WASHINGTON – The U.S. Food and Drug Administration’s policies and procedures should better address post-market cybersecurity risk to medical devices, according to an audit by the Department of Health and Human Services’ Office of Inspector General.
While the FDA has plans and processes for addressing certain medical device problems in the post-market phase, the agency’s plans and processes are deficient for addressing medical device cybersecurity compromise, specifically for handling post-market medical device cybersecurity events, the audit found.
“FDA had not adequately tested its ability to respond to emergencies resulting from cybersecurity events in medical devices; and, in two of 19 district offices, FDA had not established written standard operating procedures to address recalls of medical devices vulnerable to cyber threats,” the OIG wrote.

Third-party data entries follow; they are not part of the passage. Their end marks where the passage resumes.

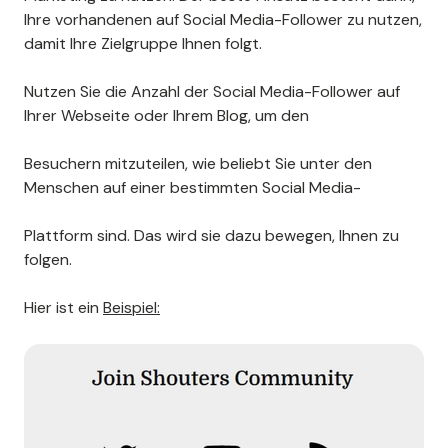
Ihre vorhandenen auf Social Media-Follower zu nutzen,
damit Ihre Zielgruppe Ihnen folgt.
Nutzen Sie die Anzahl der Social Media-Follower auf
Ihrer Webseite oder Ihrem Blog, um den
Besuchern mitzuteilen, wie beliebt Sie unter den
Menschen auf einer bestimmten Social Media-
Plattform sind. Das wird sie dazu bewegen, Ihnen zu
folgen.
Hier ist ein
Beispiel:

The OIG’s recommendations for the FDA include: continually assessing the cybersecurity risks to medical devices and updating, as appropriate, its plans and strategies; establishing written procedures and practices for securely sharing sensitive information about cybersecurity events with key stakeholders who have a “need to know”; entering into a formal agreement with federal agency partners, including the Department of Homeland Security’s Industrial Control Systems Cyber Emergency Response Team and establishing roles and responsibilities, as well as the support those agencies will provide to further FDA’s mission related to medical device cybersecurity; and ensuring the establishment and maintenance of procedures for handling recalls of medical devices vulnerable to cybersecurity threats.
The OIG said that before it issued the findings of its audit, the FDA had already implemented some of the recommendations.